In the crystal ball gazing that inevitably takes up many end of the year publishing round ups, I have yet to see any that have referenced the impact of the proposed merger between oDesk and Elance.
These major online hubs for freelance talent represent all the speed, disruption, value and scalability associated with other VC darlings of the last few years. Between them oDesk and Elance have raised well over $100 million in investment. Both sites emphasise quick access to hundreds of thousands of suppliers, either freelancers or moonlighters. And both emphasise the word ‘quality’. Now, the two are looking to create one mega-marketplace; a supertanker of freelance services.
On the face of it, the stats are eye watering. 10 million workers across 180 countries with combined billings of $750 million this year alone. And in amongst all the inevitable talk of synergies and brand equity, there are some ambitious aspirations. The new company aims to be ‘the workplace for the world’. By combining their resources, they believe they have a shot at ‘building a business on the scale of Amazon or Linkedin or iTunes’. It will mean more data and faster matches. It will mean significant accelerated growth and real head to head competition with Freelancer.com and larger global agencies.
Why is this relevant to UK publishing? Because in 2014, the only thing that is certain is that there will be more uncertainty as old models and structures shift and mutate into viable ways of doing business, whether you are a traditional publisher, retailer, literary agent, published or unpublished writer. And with that uncertainty comes a recognition that there will have to be a greater emphasis on contracting directly with external suppliers, on outsourcing. For some, this is about variable costs versus fixed costs. For others it is about taking greater control or accessing new skill sets for an evolving industry. For everyone, it is about getting something actually done without having another body on the payroll. Meanwhile, the ranks of freelancing publishing specialists will continue to be swelled by those who’ve been deemed surplus to requirements, the experienced professionals who discover there are precious few permanent salaried opportunities that represent an equivalent to their old status.

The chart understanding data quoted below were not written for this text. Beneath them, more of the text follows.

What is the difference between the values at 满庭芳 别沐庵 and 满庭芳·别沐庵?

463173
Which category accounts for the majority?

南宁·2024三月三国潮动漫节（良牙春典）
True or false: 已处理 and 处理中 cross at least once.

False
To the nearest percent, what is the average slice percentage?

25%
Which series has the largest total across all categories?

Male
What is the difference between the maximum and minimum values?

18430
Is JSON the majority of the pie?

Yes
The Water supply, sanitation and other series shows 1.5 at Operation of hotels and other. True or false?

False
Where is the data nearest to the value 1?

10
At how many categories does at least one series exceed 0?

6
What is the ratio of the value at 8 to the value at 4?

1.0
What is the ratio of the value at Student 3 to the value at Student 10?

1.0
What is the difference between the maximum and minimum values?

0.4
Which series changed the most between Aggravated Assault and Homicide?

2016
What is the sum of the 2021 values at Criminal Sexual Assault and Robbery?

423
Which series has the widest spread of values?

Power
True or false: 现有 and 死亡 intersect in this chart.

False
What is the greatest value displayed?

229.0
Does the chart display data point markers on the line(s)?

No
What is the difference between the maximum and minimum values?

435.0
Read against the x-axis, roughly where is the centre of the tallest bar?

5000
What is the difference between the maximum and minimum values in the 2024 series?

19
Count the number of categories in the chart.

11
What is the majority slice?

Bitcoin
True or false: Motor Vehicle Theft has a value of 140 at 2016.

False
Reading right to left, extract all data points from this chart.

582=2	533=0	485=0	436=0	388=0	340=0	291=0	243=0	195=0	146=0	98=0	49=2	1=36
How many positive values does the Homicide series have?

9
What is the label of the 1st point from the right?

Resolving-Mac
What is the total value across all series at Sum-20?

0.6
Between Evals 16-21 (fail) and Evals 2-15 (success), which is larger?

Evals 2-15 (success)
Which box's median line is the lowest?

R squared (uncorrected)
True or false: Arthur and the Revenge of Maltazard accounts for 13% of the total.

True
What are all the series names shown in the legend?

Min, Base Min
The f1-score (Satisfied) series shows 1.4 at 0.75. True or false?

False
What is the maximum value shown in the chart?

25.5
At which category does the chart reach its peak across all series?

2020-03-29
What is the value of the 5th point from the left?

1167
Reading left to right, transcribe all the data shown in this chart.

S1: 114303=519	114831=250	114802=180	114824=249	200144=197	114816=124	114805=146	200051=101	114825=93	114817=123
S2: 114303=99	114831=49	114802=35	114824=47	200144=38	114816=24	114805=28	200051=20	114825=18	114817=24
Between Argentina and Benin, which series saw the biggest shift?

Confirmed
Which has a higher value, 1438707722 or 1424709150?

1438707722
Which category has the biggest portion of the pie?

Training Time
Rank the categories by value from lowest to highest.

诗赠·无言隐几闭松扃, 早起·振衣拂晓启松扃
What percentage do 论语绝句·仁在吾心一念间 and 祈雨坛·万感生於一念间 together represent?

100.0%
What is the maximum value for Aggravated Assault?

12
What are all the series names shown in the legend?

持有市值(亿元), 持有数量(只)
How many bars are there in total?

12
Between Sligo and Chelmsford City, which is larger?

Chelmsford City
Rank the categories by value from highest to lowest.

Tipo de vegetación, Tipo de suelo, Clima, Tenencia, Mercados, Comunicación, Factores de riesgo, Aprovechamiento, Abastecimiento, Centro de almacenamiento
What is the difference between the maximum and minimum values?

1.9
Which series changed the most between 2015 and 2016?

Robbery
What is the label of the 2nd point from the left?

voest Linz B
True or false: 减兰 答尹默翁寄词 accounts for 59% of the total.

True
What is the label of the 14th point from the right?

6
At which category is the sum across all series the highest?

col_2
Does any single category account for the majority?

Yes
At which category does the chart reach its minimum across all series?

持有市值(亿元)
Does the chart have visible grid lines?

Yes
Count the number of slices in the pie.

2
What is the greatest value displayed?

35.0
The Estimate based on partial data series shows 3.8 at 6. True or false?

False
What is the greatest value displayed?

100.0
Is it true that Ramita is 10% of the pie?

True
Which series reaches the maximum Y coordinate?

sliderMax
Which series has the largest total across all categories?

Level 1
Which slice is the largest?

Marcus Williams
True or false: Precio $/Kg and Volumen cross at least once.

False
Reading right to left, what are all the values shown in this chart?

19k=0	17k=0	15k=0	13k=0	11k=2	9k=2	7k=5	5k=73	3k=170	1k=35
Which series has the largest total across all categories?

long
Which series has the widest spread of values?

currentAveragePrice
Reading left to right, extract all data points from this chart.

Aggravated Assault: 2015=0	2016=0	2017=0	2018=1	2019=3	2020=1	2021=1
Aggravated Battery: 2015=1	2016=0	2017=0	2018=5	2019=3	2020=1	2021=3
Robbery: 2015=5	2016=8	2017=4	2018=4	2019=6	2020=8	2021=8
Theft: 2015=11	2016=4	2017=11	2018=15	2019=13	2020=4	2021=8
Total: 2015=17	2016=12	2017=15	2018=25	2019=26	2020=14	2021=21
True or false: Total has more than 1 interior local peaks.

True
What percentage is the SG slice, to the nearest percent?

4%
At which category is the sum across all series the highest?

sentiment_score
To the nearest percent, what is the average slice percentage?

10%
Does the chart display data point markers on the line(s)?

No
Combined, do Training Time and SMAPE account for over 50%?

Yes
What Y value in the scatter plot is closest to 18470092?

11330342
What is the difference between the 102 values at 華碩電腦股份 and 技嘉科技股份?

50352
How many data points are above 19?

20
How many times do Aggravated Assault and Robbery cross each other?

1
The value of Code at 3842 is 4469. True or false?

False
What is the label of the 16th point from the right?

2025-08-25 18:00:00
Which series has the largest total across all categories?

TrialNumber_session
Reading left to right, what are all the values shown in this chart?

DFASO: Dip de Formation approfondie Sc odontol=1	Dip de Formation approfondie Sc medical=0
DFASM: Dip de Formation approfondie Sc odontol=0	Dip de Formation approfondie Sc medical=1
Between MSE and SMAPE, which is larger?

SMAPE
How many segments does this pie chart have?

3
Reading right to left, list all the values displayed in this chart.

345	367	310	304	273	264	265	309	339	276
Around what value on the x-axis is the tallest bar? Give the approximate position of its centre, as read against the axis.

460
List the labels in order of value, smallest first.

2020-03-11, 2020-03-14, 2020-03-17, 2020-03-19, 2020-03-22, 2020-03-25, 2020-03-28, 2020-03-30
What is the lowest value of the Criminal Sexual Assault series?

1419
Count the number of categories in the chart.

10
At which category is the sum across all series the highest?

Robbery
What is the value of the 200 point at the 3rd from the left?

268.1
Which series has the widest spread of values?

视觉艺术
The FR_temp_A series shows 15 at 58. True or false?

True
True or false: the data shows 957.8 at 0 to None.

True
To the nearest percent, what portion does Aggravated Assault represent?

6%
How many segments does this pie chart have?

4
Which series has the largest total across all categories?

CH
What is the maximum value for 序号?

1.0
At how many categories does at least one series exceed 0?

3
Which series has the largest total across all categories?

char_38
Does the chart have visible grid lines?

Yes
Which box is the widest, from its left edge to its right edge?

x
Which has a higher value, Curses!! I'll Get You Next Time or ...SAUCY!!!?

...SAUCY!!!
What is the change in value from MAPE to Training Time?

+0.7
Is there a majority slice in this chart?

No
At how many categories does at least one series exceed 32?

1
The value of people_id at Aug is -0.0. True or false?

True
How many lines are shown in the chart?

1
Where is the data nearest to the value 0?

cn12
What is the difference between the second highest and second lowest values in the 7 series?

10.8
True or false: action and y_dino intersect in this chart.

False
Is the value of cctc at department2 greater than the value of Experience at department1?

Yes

So here is where it gets interesting. Because from our perspective (admittedly that of a UK-centric, much smaller freelance curated marketplace) the real tension in the coming years is not between the new and old models, but between different versions of the new model. That there will be a greater migration to transactional online service platforms seems inevitable, whatever the industry. But how do you guarantee a quality service and the scale required by investors? Back to those stats mentioned earlier. By any estimation, there will be an awful lot of people earning nothing or only tiny amounts who have signed up and posted their details looking for work. And how do you know whether you should be paying someone $3.00 or $20.00 an hour? Moreover, say you are looking for a book editor. Begin your search now and see how quickly you are pointed in the direction of translators and web designers; all possibly wonderful, talented people. But not book editors.
In our experience, more and more creative people are choosing a way of working which affords them variety, flexibility and the sort of stimulation large corporate machines find it hard to deliver. But good creative people also know their own worth. And there remains a value in understanding who are the right people for the right job.
In the mean time, we will watch out for how many million hours have been billed on the biggest global sites. Which just makes me think of those McDonald’s drive-thrus that say ‘99 Billion Served’, even when they have sold many more, but they only had space on the sign for two digits.